_TO-DO LIST:_
1. Set down the passage on teaching babies to sign word for word, everything from "Basic Signs For" down to "(sign), Milk (sign)".
2. Rewrite the records from their first line down through the line containing "[759, 988, 767, 994] StreetNumber: 55", putting "roadside photograph" wherever "street-level photo" appears and changing nothing else.

_EXCERPT TO READ:_
┌────────

This frustration is the reason for most screaming, crying, and tantrum episodes. Teaching our children just a few signs can significantly reduce the feelings of anger making everyone happier and situations less stressful.)

- it increases parent-child bonding

- lets babies communicate vital information, such as being hurt or hungry

-children are said to have improved confidence and self-esteem


The list can literally go on so if you’re really interested in the benefits I encourage you to do a little research because there is so much out there.


Basic Signs For Your Baby

For every sign, the easiest way to teach your child, is to sign the word EVERY SINGLE TIME that you say it.

Consistency is literally KEY just like everything else! 

The more they see you do it, the faster they will learn. 

Also, after you sign each word, do it a few times and then help them to do it too!

Example: “Do you want milk (sign milk)”? Milk (sign), Milk (sign)

Also, VERY IMPORTANT, be very encouraging and full of praise when they try to do it, or do it correctly. Children love praise and will be encouraged to do it more so they can get that praise.

└────────

_MATERIAL:_
┌────────

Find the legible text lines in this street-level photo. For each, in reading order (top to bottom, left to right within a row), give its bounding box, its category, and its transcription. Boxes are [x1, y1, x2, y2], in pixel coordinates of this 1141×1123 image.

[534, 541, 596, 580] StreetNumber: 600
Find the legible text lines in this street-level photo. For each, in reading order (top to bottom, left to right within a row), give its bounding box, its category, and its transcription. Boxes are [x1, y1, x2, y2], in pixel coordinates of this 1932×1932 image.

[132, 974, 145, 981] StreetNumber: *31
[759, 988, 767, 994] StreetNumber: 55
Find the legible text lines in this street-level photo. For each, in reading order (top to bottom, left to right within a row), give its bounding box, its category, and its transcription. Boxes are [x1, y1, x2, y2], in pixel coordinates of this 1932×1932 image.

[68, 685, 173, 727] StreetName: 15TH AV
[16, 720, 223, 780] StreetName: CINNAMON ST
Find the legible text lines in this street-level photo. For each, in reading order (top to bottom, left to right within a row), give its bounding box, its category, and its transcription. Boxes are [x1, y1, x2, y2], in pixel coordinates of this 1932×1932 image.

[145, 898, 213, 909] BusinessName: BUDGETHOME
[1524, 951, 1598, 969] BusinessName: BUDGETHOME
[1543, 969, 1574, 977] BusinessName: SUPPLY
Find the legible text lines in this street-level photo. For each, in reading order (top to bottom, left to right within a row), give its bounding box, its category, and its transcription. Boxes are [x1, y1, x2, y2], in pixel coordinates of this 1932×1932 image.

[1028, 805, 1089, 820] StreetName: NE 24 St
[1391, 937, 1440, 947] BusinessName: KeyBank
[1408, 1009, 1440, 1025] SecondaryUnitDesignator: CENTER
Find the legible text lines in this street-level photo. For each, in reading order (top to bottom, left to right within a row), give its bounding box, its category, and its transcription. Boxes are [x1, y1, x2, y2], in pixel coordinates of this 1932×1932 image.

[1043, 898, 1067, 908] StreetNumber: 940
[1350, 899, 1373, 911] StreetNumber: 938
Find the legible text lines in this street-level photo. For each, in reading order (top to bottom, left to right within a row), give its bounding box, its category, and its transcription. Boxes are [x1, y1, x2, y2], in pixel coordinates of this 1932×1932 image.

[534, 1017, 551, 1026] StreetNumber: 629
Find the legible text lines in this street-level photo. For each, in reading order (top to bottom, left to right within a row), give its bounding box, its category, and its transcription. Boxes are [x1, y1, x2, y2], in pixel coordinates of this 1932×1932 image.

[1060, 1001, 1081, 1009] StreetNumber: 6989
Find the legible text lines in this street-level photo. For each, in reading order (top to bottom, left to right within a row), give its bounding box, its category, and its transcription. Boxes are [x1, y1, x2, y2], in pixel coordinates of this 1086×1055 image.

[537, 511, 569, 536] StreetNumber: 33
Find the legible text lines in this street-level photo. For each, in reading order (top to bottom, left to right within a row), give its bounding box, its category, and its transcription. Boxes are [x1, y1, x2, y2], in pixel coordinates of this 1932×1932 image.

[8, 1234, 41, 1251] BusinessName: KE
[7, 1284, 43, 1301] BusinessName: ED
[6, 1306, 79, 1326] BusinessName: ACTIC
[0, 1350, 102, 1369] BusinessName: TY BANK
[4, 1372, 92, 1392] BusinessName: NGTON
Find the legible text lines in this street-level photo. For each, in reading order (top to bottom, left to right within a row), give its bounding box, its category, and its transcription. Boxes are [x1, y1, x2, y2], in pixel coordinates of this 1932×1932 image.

└────────

_EXPECTED RESULTS:_
1.
Basic Signs For Your Baby

For every sign, the easiest way to teach your child, is to sign the word EVERY SINGLE TIME that you say it.

Consistency is literally KEY just like everything else! 

The more they see you do it, the faster they will learn. 

Also, after you sign each word, do it a few times and then help them to do it too!

Example: “Do you want milk (sign milk)”? Milk (sign), Milk (sign)

2.
Find the legible text lines in this roadside photograph. For each, in reading order (top to bottom, left to right within a row), give its bounding box, its category, and its transcription. Boxes are [x1, y1, x2, y2], in pixel coordinates of this 1141×1123 image.

[534, 541, 596, 580] StreetNumber: 600
Find the legible text lines in this roadside photograph. For each, in reading order (top to bottom, left to right within a row), give its bounding box, its category, and its transcription. Boxes are [x1, y1, x2, y2], in pixel coordinates of this 1932×1932 image.

[132, 974, 145, 981] StreetNumber: *31
[759, 988, 767, 994] StreetNumber: 55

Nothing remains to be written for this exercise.